- About this exercise -
Copy the entries below word for word, without the pictures.

- Data for review -
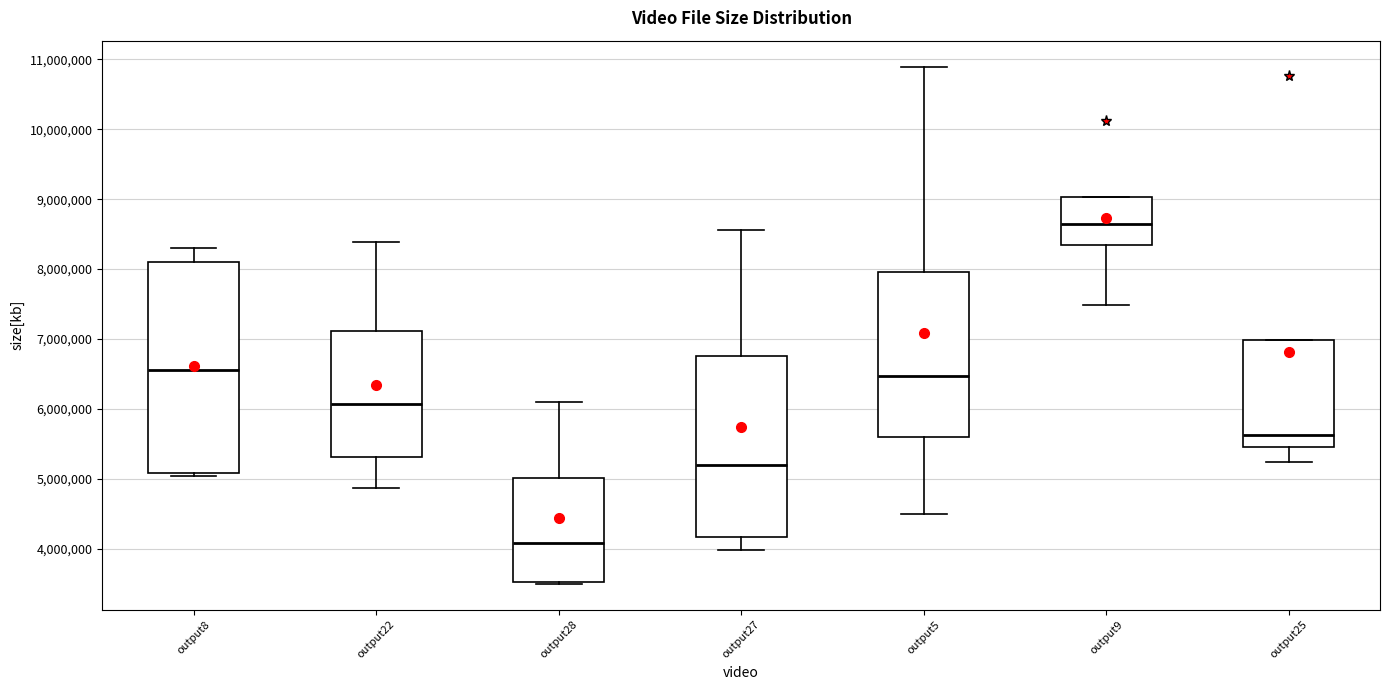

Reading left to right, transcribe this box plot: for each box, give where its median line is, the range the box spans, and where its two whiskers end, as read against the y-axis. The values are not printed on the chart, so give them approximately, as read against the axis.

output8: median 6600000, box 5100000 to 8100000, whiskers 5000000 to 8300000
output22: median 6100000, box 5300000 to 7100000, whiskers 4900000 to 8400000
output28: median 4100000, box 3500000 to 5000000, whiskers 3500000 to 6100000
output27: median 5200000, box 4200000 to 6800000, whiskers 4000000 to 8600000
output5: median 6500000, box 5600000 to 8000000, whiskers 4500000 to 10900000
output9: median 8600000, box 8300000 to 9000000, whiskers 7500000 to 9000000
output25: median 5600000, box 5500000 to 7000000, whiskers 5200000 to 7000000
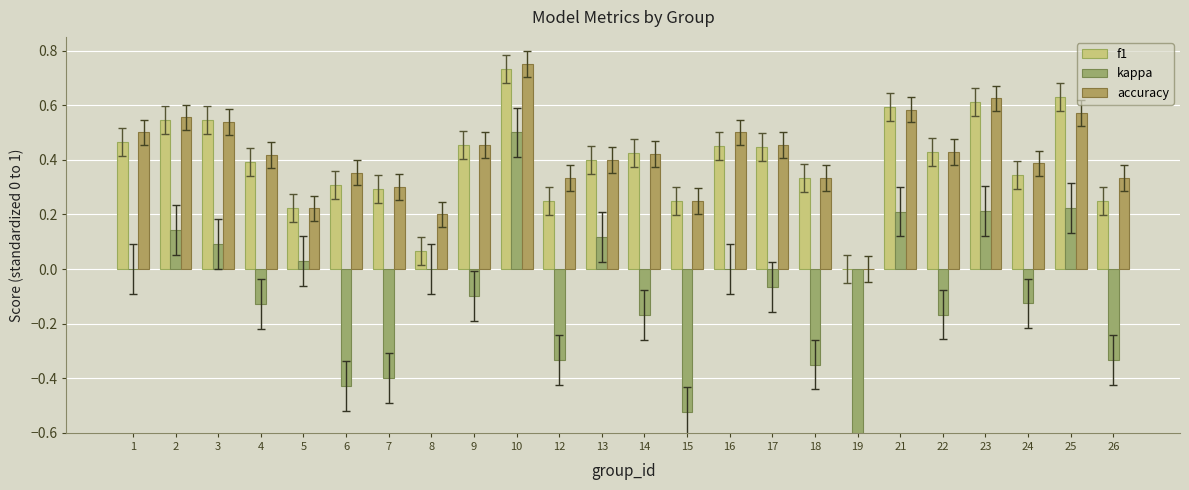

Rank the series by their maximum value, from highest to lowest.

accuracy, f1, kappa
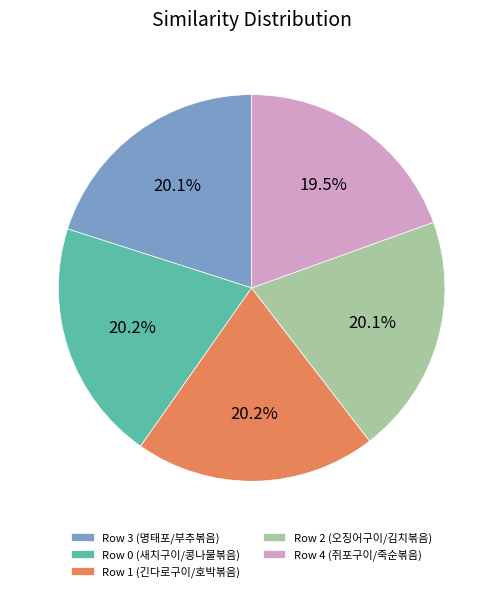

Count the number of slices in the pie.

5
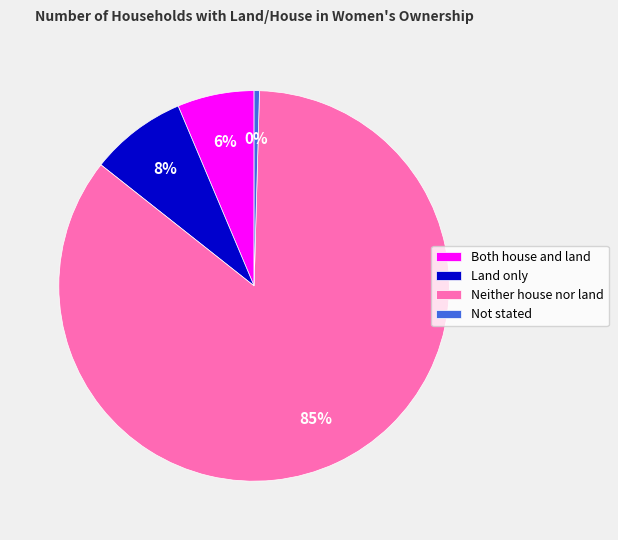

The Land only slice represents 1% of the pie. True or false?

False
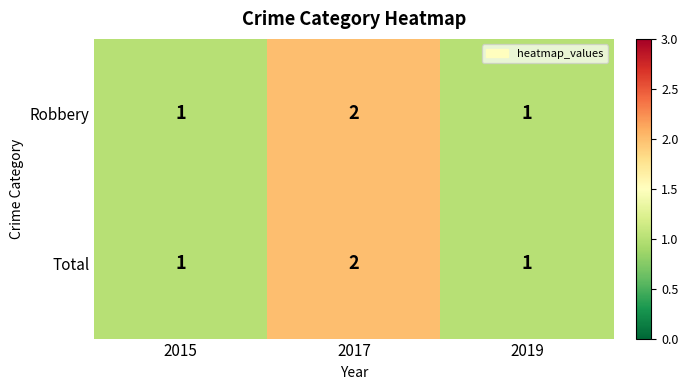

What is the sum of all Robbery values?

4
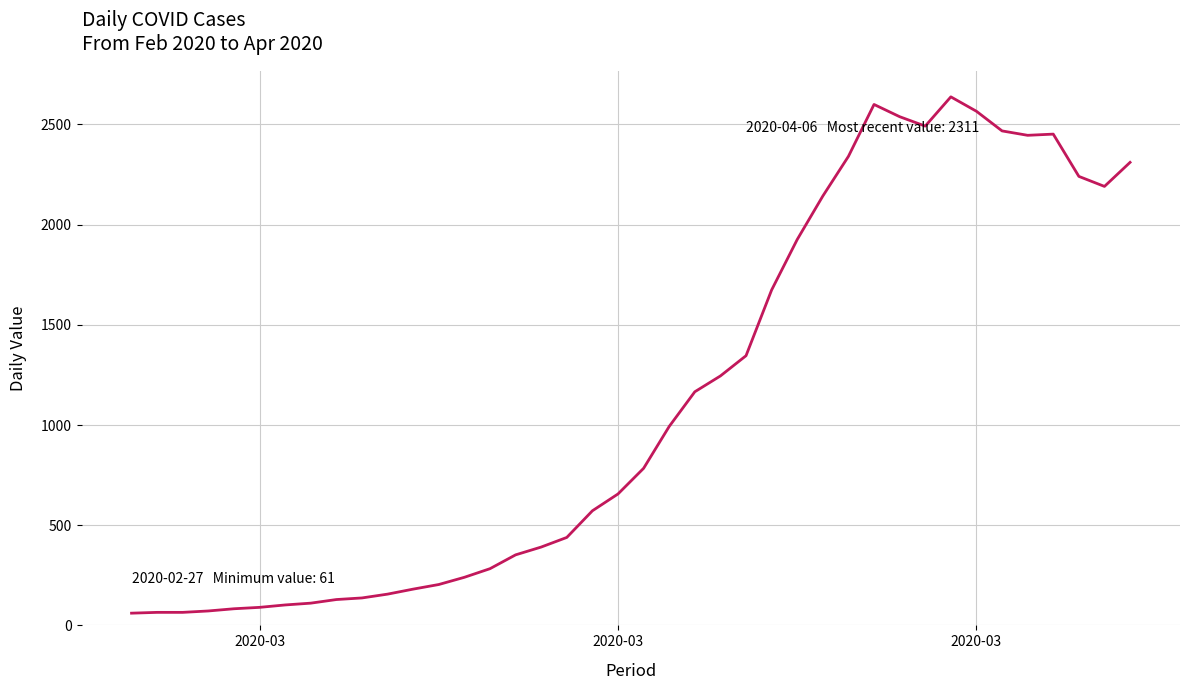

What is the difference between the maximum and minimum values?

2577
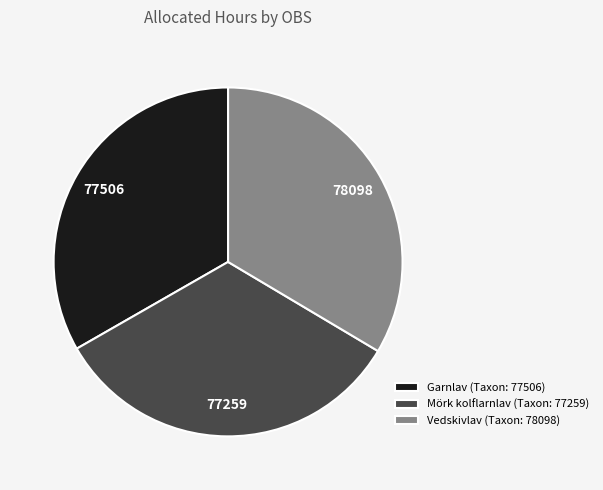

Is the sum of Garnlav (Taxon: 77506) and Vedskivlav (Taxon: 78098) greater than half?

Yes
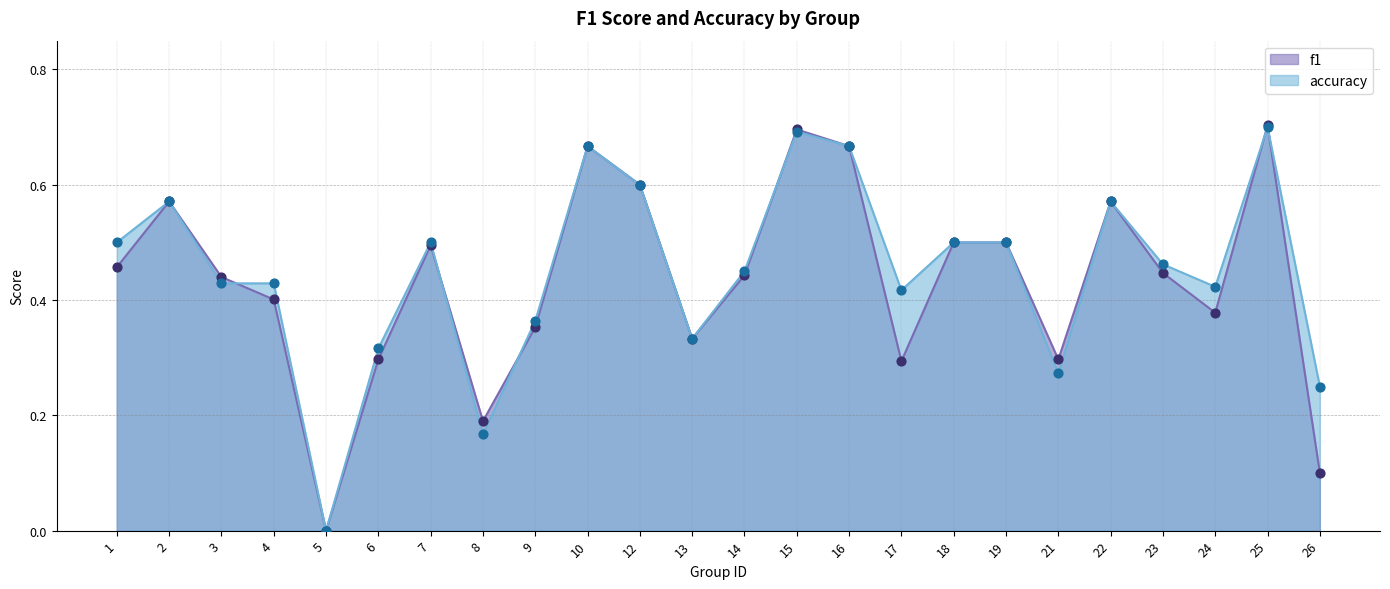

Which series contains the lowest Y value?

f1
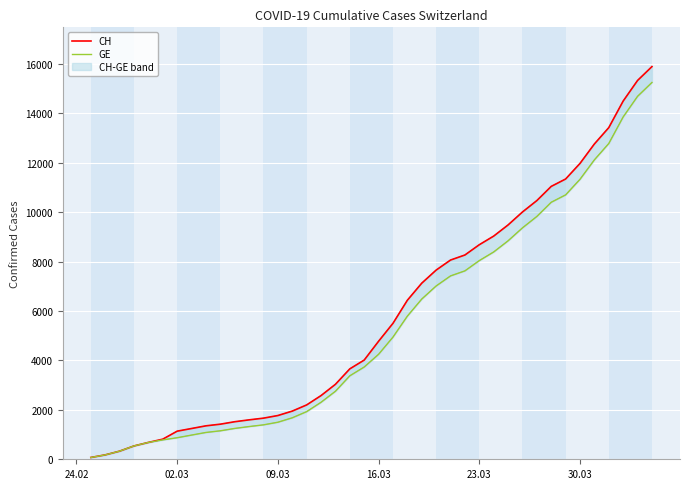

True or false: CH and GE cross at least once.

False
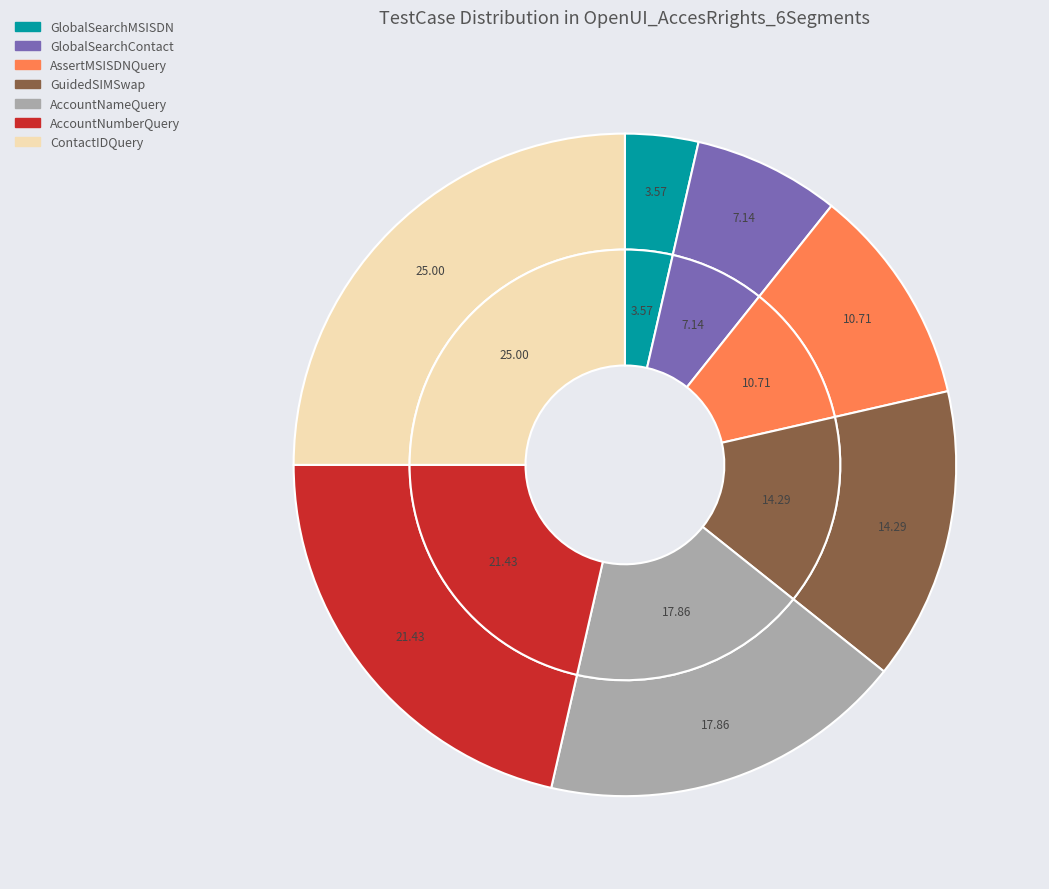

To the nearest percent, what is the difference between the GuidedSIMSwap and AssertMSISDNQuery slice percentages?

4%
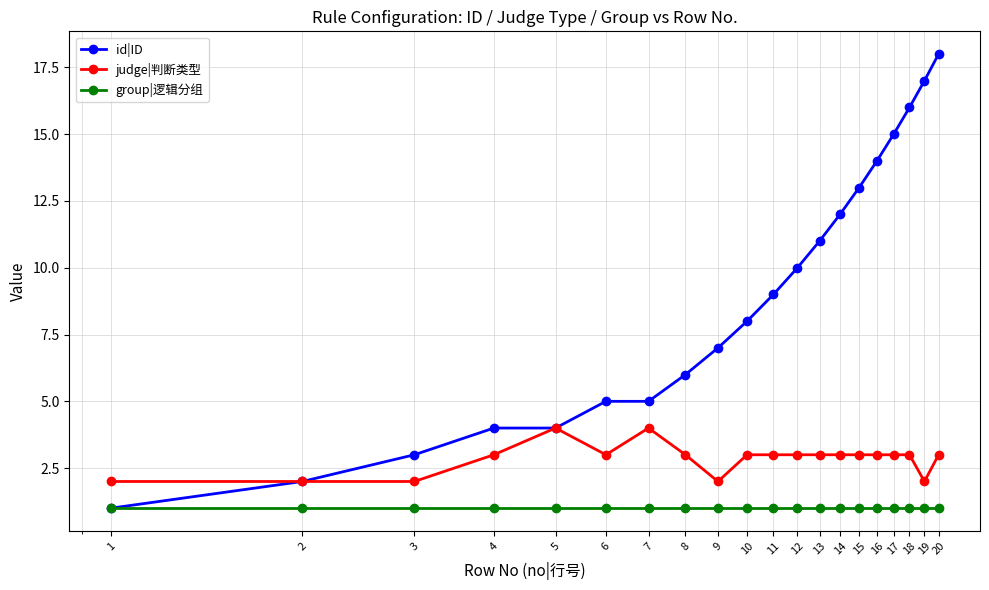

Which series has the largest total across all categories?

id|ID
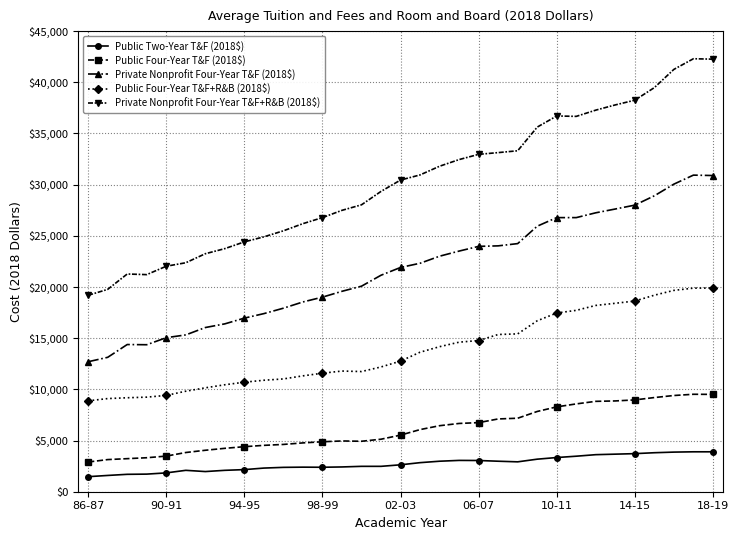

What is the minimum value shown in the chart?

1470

- Solution for this problem -
Reading left to right, transcribe this box plot: for each box, give where its median line is, the range the box spans, and where its two whiskers end, as read against the y-axis. The values are not printed on the chart, so give them approximately, as read against the axis.

output8: median 6600000, box 5100000 to 8100000, whiskers 5000000 to 8300000
output22: median 6100000, box 5300000 to 7100000, whiskers 4900000 to 8400000
output28: median 4100000, box 3500000 to 5000000, whiskers 3500000 to 6100000
output27: median 5200000, box 4200000 to 6800000, whiskers 4000000 to 8600000
output5: median 6500000, box 5600000 to 8000000, whiskers 4500000 to 10900000
output9: median 8600000, box 8300000 to 9000000, whiskers 7500000 to 9000000
output25: median 5600000, box 5500000 to 7000000, whiskers 5200000 to 7000000

Rank the series by their maximum value, from highest to lowest.

accuracy, f1, kappa

Count the number of slices in the pie.

5

The Land only slice represents 1% of the pie. True or false?

False

What is the sum of all Robbery values?

4

What is the difference between the maximum and minimum values?

2577

Is the sum of Garnlav (Taxon: 77506) and Vedskivlav (Taxon: 78098) greater than half?

Yes

Which series contains the lowest Y value?

f1

True or false: CH and GE cross at least once.

False

To the nearest percent, what is the difference between the GuidedSIMSwap and AssertMSISDNQuery slice percentages?

4%

Which series has the largest total across all categories?

id|ID

What is the minimum value shown in the chart?

1470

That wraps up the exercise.